All those writes happen in big blocks with other updates, so the number of write...

jlokier · on April 21, 2023

A single durable update is the worst case for a classic B-tree with no WAL, though, and where the classic LSM-tree has the advantage. You can't use it to show a consistent write advantage to LSM-trees, except in applications that only do those kinds of updates.

If you write (say) 1000 small, contiguous rows in a single transaction, the B-tree wins. The B-tree writes a few full leaf pages and then updates just enough interior pages to point to them. The LSM-tree writes the rows to the first level, then later will write them again to the second level, then to the third layer, then... N times for N levels. The data also has to be read N-1 times.
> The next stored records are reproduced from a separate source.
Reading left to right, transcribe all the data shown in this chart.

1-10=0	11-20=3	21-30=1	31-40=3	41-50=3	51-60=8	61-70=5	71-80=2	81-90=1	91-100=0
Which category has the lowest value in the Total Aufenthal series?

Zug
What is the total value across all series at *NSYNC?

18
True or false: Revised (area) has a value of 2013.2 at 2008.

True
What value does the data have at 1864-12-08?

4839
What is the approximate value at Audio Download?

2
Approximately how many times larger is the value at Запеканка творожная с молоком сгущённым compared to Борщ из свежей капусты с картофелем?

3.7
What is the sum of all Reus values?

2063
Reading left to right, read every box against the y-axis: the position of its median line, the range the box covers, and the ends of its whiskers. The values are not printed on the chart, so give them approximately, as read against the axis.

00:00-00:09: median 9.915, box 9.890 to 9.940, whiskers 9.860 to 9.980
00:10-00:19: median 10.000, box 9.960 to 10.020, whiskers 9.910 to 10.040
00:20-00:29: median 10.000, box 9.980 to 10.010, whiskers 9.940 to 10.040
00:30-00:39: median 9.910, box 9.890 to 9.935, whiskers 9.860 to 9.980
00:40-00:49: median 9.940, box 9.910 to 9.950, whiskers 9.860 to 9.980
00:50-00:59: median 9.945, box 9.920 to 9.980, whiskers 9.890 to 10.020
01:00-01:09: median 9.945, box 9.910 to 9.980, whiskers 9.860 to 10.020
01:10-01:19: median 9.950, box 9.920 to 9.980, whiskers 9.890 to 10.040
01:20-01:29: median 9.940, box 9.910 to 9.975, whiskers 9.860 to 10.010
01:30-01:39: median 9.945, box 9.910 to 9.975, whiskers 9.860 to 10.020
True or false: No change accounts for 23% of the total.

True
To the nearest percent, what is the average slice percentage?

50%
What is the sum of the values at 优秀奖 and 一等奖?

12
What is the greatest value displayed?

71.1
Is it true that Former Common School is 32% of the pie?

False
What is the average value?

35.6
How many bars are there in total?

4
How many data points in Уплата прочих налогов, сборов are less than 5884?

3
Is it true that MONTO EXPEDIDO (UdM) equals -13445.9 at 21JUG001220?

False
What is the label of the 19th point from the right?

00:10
At (say) 100,000 contiguous rows in a single transaction, the classic LSM-tree is still poor, but a modern LSM-tree with multiple files in the bulk level, with special handling of bulk loads to bypass the levels and write directly to the logical-middle in the bulk level, is similar I/O performance to the B-tree, so it catches up. I think RocksDB has this but you have to request it explicitly, rather than it detecting when to do so automatically. Probably with lower layout discontiguity if it works by writing to files or large contiguous zones. But if we are comparing LSM-tree with modification for bulk loads, we may as well compare with B-tree with a similar modification, which can also use a zone strategy to reduce discontiguity on bulk loads.